Currency risk Investments made in a foreign currency If the foreign currency loses value, then your investment also loses a subsequent value.
Credit Risk Fixed income securities If the bond issuer cannot repay it, then the bond’s value becomes worthless.
Country Risk Foreign investments Foreign investments could decline in value due to instability, political turmoil in the country of investment.


Classification of Mutual Funds based on their Risk Levels

The AMFI (Association of Mutual Funds in India) has specific guidelines on how to classify a fund based on the associated risk levels. It has devised a risk-o-meter with five levels. The risk-o-meter is colour-coded and is easy to understand. Investors can choose a mutual fund scheme that matches their risk profile. 

Here is an explanation of the different levels of the Risk-o-meter 

  1. Low-risk

It’s the least risky of all mutual fund schemes. Mutual funds that fall under this category invest in low-risk instruments like government securities and gilt funds. However, just like all mutual funds, it doesn’t offer any guarantee of returns. 

Who is it for? It’s ideal for conservative investors looking for safe investment options.

  1. Moderately low-risk 

Mutual funds that fall under this category invest in short-term securities and bonds, which have a maturity term of 1 to 3 years. It generates lower-interest rates but comes with lower risks. 

Who is it for? Ideal for investors with an investment horizon of 2 to 3 years. 

  1. Moderate Risk 

Funds that fall under this category include monthly income plans. While the nomenclature states monthly-income, it doesn’t guarantee returns. 

Who is it for? Ideal for semi-conservative investors who want to generate decent returns while keeping their risk exposure limited. Generally, moderate risk plans work well for investors with a medium to the long-term investment horizon.

  1. Moderately High Risk 

Mutual funds that have good exposure in equities and related instruments fall under this category. Most moderately high-risk funds are balanced, diversified and equity-oriented.

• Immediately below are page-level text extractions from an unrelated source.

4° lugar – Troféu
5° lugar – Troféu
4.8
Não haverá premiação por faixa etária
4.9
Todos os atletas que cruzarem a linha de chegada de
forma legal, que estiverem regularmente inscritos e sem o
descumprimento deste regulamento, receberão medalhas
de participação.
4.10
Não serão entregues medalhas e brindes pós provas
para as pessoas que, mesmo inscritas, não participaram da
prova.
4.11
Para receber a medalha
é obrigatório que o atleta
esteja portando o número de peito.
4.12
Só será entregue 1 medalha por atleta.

Who is it for? Suitable for investors who are looking to generate their wealth over a long period.

  1. High-risk 

Funds that fall under this category include thematic funds, sector-specific funds and international funds. 

Who is it for? Suitable for investors who want to generate high returns but can afford high risks. 


The Final Word: Are Mutual Funds Safe for Investments? 

To summarise it succinctly, mutual funds are safe for long-term investors who are looking to build their wealth. If you have an investment horizon of 3 to 5 years or more, mutual funds are an excellent investment option. 

As an investor, you should not be too worried about the short-term fluctuations of your mutual funds. By choosing the right mutual fund scheme, that matches your investment goal, investment horizon and risk appetite, you can pick a winning fund that helps in wealth generation.

However, make sure to do your homework — research on the different types of mutual fund schemes available on the market. Evaluate the market performance, the returns generated over the years and select a winning fund that suits your investment profile.